More than 70 percent of voters approved a ballot measure in 2016 legalizing marijuana for medical use, but the Legislature passed a bill setting up a program to administer it a year later that nevertheless banned it in smokable forms.

Orlando attorney John Morgan, who bankrolled the push to put the measure on the ballot, filed suit, saying the intent of the amendment allowed for smokable marijuana. A lower court agreed but Gov. Rick Scott, DeSantis' predecessor, appealed the ruling last year.

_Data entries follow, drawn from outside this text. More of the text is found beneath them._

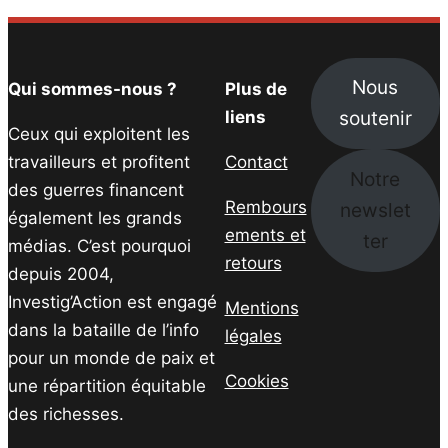
Nous
Qui sommes-nous ?
Plus de
soutenir
liens
Ceux qui exploitent les
travailleurs et profitent
Contact
Notre
des guerres financent
Rembours
newslet
également les grands
ements et
ter
médias. C’est pourquoi
retours
depuis 2004,
Investig’Action est engagé
Mentions
dans la bataille de l’info
légales
pour un monde de paix et
Cookies
une répartition équitable
des richesses.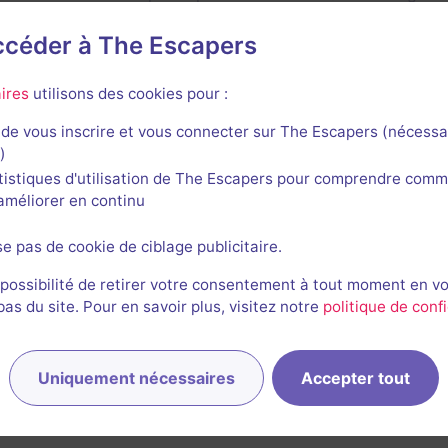
accéder à The Escapers
ires
utilisons des cookies pour :
de vous inscrire et vous connecter sur The Escapers (nécessa
)
tistiques d'utilisation de The Escapers pour comprendre comm
l'améliorer en continu
se pas de cookie de ciblage publicitaire.
 possibilité de retirer votre consentement à tout moment en v
s du site. Pour en savoir plus, visitez notre
politique de confi
Uniquement nécessaires
Accepter tout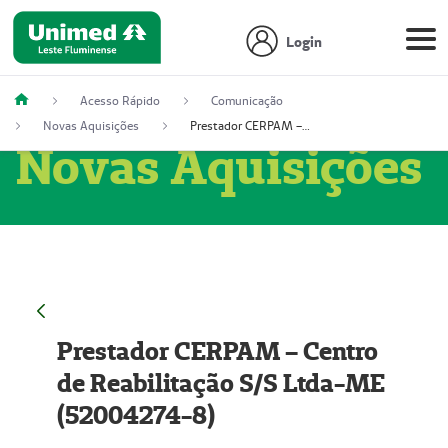
Login
Acesso Rápido
Comunicação
Novas Aquisições
Prestador CERPAM – Centro de Reabilitação S/S Ltda-ME (52004274-8)
Novas Aquisições
Prestador CERPAM – Centro
de Reabilitação S/S Ltda-ME
(52004274-8)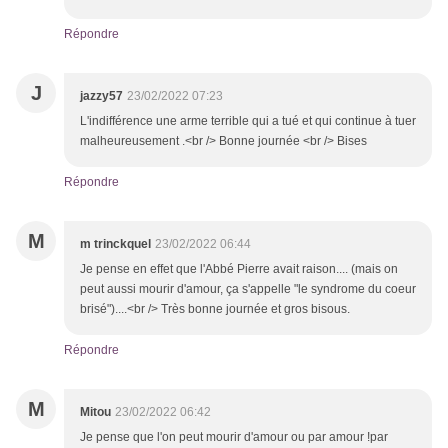
Répondre
J
jazzy57
23/02/2022 07:23
L'indifférence une arme terrible qui a tué et qui continue à tuer
malheureusement .<br /> Bonne journée <br /> Bises
Répondre
M
m trinckquel
23/02/2022 06:44
Je pense en effet que l'Abbé Pierre avait raison.... (mais on
peut aussi mourir d'amour, ça s'appelle "le syndrome du coeur
brisé")....<br /> Très bonne journée et gros bisous.
Répondre
M
Mitou
23/02/2022 06:42
Je pense que l'on peut mourir d'amour ou par amour !par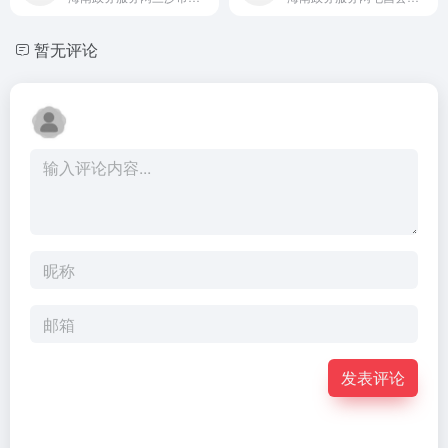
暂无评论
发表评论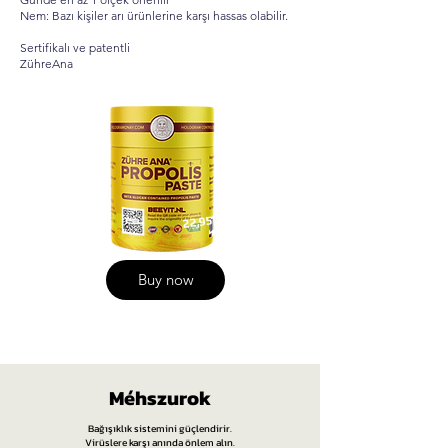
Nem: Bazı kişiler arı ürünlerine karşı hassas olabilir.
Sertifikalı ve patentli
ZühreAna
22,95
Buy now
Méhszurok
Bağışıklık sistemini güçlendirir.
Virüslere karşı anında önlem alın.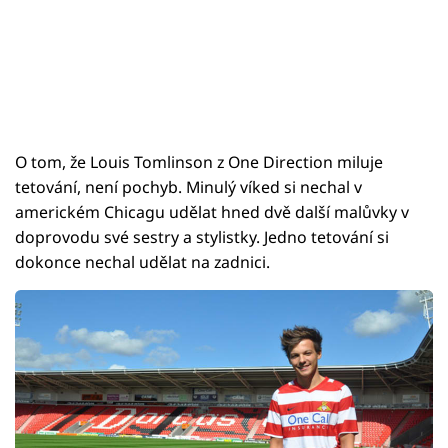
O tom, že Louis Tomlinson z One Direction miluje
tetování, není pochyb. Minulý víked si nechal v
americkém Chicagu udělat hned dvě další malůvky v
doprovodu své sestry a stylistky. Jedno tetování si
dokonce nechal udělat na zadnici.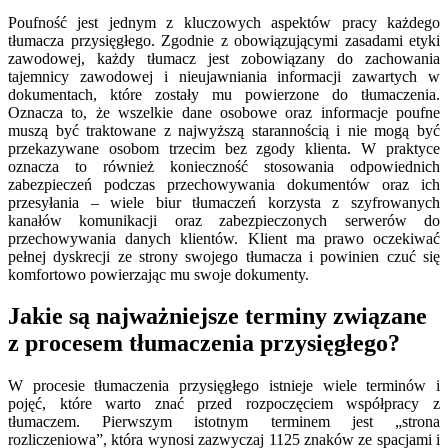
Poufność jest jednym z kluczowych aspektów pracy każdego
tłumacza przysięgłego. Zgodnie z obowiązującymi zasadami etyki
zawodowej, każdy tłumacz jest zobowiązany do zachowania
tajemnicy zawodowej i nieujawniania informacji zawartych w
dokumentach, które zostały mu powierzone do tłumaczenia.
Oznacza to, że wszelkie dane osobowe oraz informacje poufne
muszą być traktowane z najwyższą starannością i nie mogą być
przekazywane osobom trzecim bez zgody klienta. W praktyce
oznacza to również konieczność stosowania odpowiednich
zabezpieczeń podczas przechowywania dokumentów oraz ich
przesyłania – wiele biur tłumaczeń korzysta z szyfrowanych
kanałów komunikacji oraz zabezpieczonych serwerów do
przechowywania danych klientów. Klient ma prawo oczekiwać
pełnej dyskrecji ze strony swojego tłumacza i powinien czuć się
komfortowo powierzając mu swoje dokumenty.
Jakie są najważniejsze terminy związane
z procesem tłumaczenia przysięgłego?
W procesie tłumaczenia przysięgłego istnieje wiele terminów i
pojęć, które warto znać przed rozpoczęciem współpracy z
tłumaczem. Pierwszym istotnym terminem jest „strona
rozliczeniowa”, która wynosi zazwyczaj 1125 znaków ze spacjami i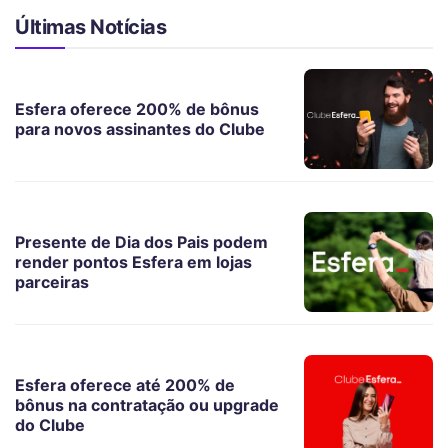
Últimas Notícias
Esfera oferece 200% de bônus
para novos assinantes do Clube
Presente de Dia dos Pais podem
render pontos Esfera em lojas
parceiras
Esfera oferece até 200% de
bônus na contratação ou upgrade
do Clube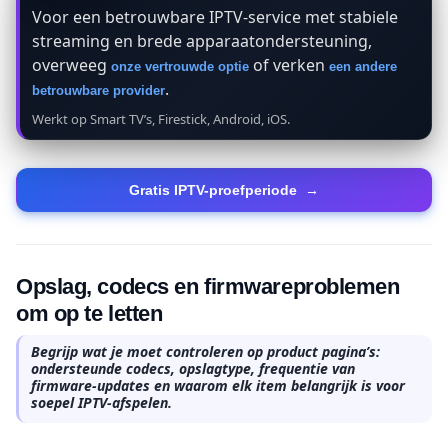
Voor een betrouwbare IPTV-service met stabiele
streaming en brede apparaatondersteuning,
overweeg
of verken
onze vertrouwde optie
een andere
.
betrouwbare provider
Werkt op Smart TV’s, Firestick, Android, iOS.
Gratis IPTV-proefperiode
→
Opslag, codecs en firmwareproblemen
om op te letten
Begrijp wat je moet controleren op product pagina’s:
ondersteunde codecs, opslagtype, frequentie van
firmware-updates en waarom elk item belangrijk is voor
soepel IPTV-afspelen.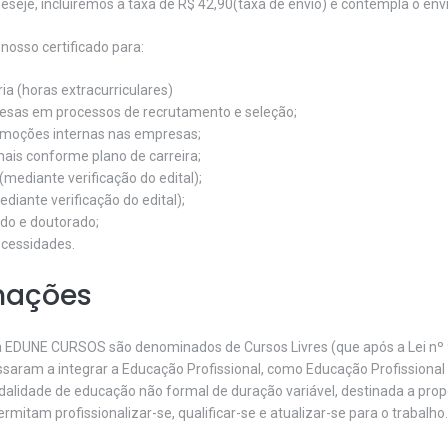
eseje, incluiremos a taxa de R$ 42,90(taxa de envio) e contempla o envio
osso certificado para:
ia (horas extracurriculares)
esas em processos de recrutamento e seleção;
omoções internas nas empresas;
nais conforme plano de carreira;
(mediante verificação do edital);
ediante verificação do edital);
do e doutorado;
ecessidades.
mações
a EDUNE CURSOS são denominados de Cursos Livres (que após a Lei nº 9
saram a integrar a Educação Profissional, como Educação Profissional 
alidade de educação não formal de duração variável, destinada a prop
mitam profissionalizar-se, qualificar-se e atualizar-se para o trabalho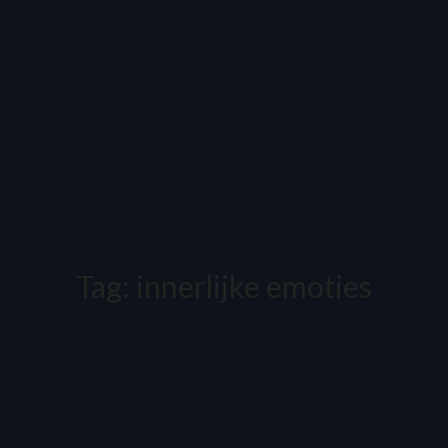
Tag:
innerlijke emoties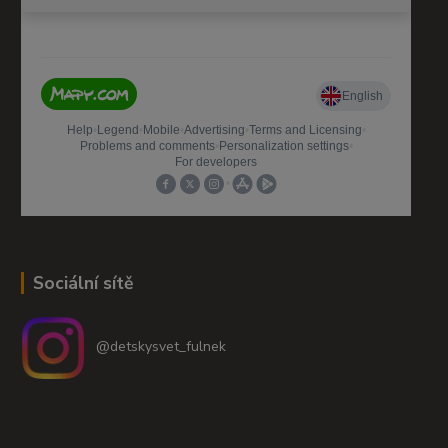
Sociální sítě
@detskysvet_fulnek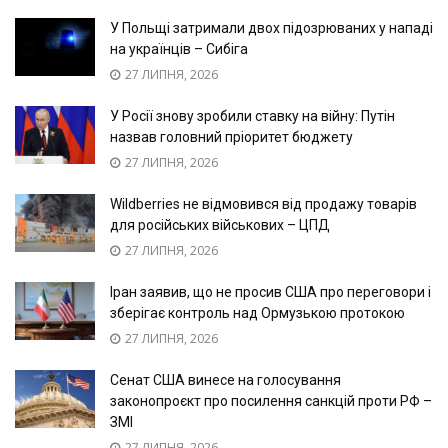
У Польщі затримали двох підозрюваних у нападі
на українців – Сибіга
27 ЛИПНЯ, 2026
У Росії знову зробили ставку на війну: Путін
назвав головний пріоритет бюджету
27 ЛИПНЯ, 2026
Wildberries не відмовився від продажу товарів
для російських військових – ЦПД
27 ЛИПНЯ, 2026
Іран заявив, що не просив США про переговори і
зберігає контроль над Ормузькою протокою
27 ЛИПНЯ, 2026
Сенат США винесе на голосування
законопроєкт про посилення санкцій проти РФ –
ЗМІ
27 ЛИПНЯ, 2026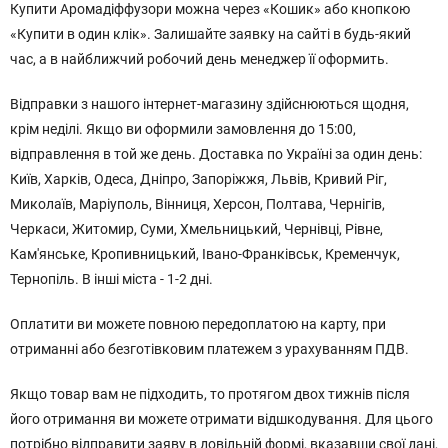
Купити Аромадіффузори можна через «Кошик» або кнопкою
«Купити в один клік». Залишайте заявку на сайті в будь-який
час, а в найближчий робочий день менеджер її оформить.
Відправки з нашого інтернет-магазину здійснюються щодня,
крім неділі. Якщо ви оформили замовлення до 15:00,
відправлення в той же день. Доставка по Україні за один день:
Київ, Харків, Одеса, Дніпро, Запоріжжя, Львів, Кривий Ріг,
Миколаїв, Маріуполь, Вінниця, Херсон, Полтава, Чернігів,
Черкаси, Житомир, Суми, Хмельницький, Чернівці, Рівне,
Кам'янське, Кропивницький, Івано-Франківськ, Кременчук,
Тернопіль. В інші міста - 1-2 дні.
Оплатити ви можете повною передоплатою на карту, при
отриманні або безготівковим платежем з урахуванням ПДВ.
Якщо товар вам не підходить, то протягом двох тижнів після
його отримання ви можете отримати відшкодування. Для цього
потрібно відправити заяву в довільній формі, вказавши свої дані,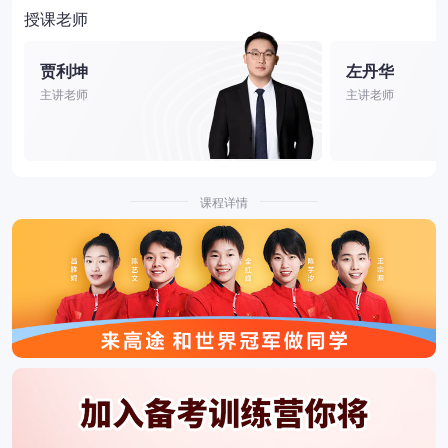
授课老师
贾利坤
左丹华
主讲老师
主讲老师
课程详情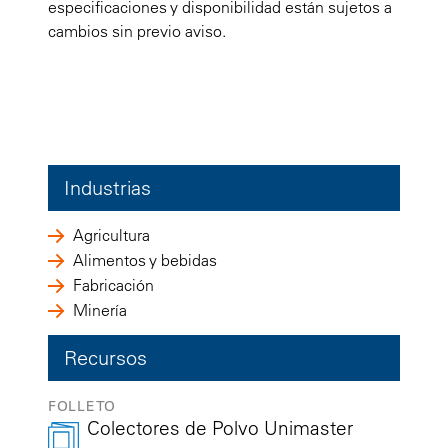
especificaciones y disponibilidad están sujetos a
cambios sin previo aviso.
Industrias
Agricultura
Alimentos y bebidas
Fabricación
Minería
Recursos
FOLLETO
Colectores de Polvo Unimaster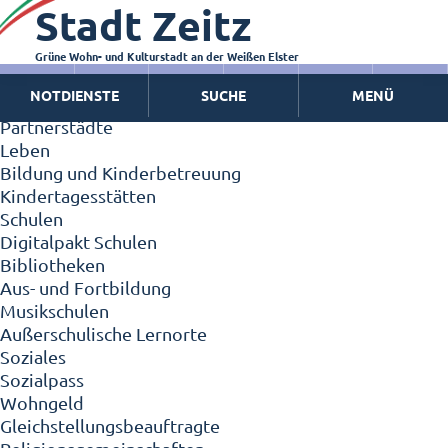
Stadt Zeitz
Zeitz - Die Kleinstadt
Willkommen in Zeitz!
Interview mit Oberbürgermeister Christian Thieme
Grüne Wohn- und Kulturstadt an der Weißen Elster
Zeitz - Stadt der Zukunft
NOTDIENSTE
SUCHE
MENÜ
Ortschaften
Partnerstädte
Leben
Bildung und Kinderbetreuung
Kindertagesstätten
Schulen
Digitalpakt Schulen
Bibliotheken
Aus- und Fortbildung
Musikschulen
Außerschulische Lernorte
Soziales
Sozialpass
Wohngeld
Gleichstellungsbeauftragte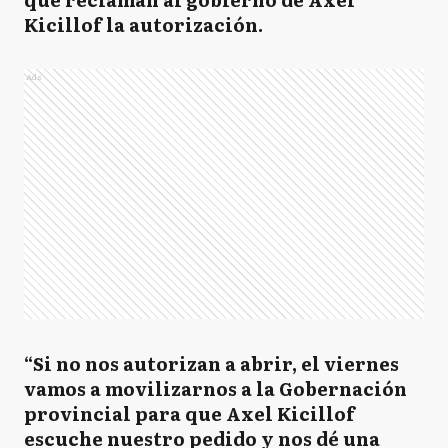
Kicillof la autorización.
Ads
“Si no nos autorizan a abrir, el viernes
vamos a movilizarnos a la Gobernación
provincial para que Axel Kicillof
escuche nuestro pedido y nos dé una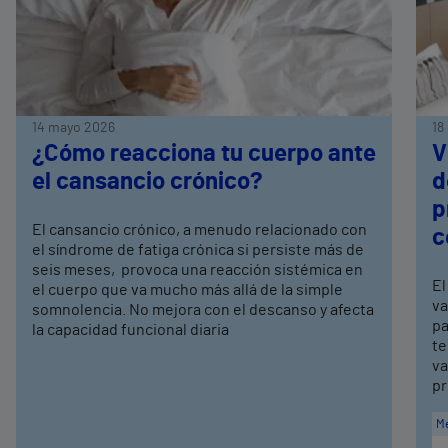
14 mayo 2026
18
¿Cómo reacciona tu cuerpo ante
V
el cansancio crónico?
d
p
El cansancio crónico, a menudo relacionado con
c
el síndrome de fatiga crónica si persiste más de
seis meses, provoca una reacción sistémica en
El
el cuerpo que va mucho más allá de la simple
va
somnolencia. No mejora con el descanso y afecta
pa
la capacidad funcional diaria
te
va
pr
Me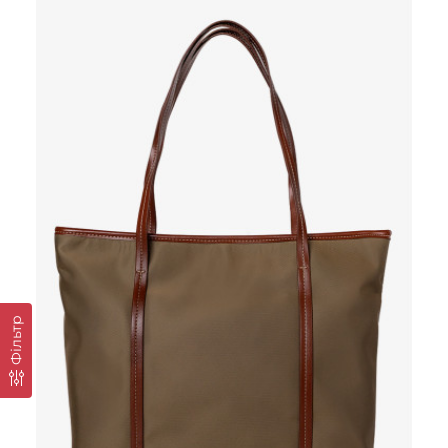
Фільтр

"I thank my colleagues in the Legislature for working with me to ensure the will of the voters is upheld," DeSantis said in a released statement. "Now that we have honored our duty to find a legislative solution, I have honored my commitment and filed a joint motion to dismiss the state's appeal and to vacate the lower court decision which had held the prior law to be unconstitutional."

Morgan, who attended a news conference where DeSantis called for the repeal and has supported the new governor's efforts on medical marijuana, said he was pleased with the result and that he signed off on dismissing the appeal.

"It means the will of the people has been heard," Morgan told the Sentinel in an email. "For the sick and injured (it means) an alternative to opioids and pharmaceutical poison. Taken all together it means hope, safe wellness and victory for the people. My job is now done."

The new law takes effect immediately, but it could take time for the Department of Health, the agency that oversees the state's medical marijuana program, to approve new rules to guide doctors, meaning patients might have to wait a little longer for the smokable forms.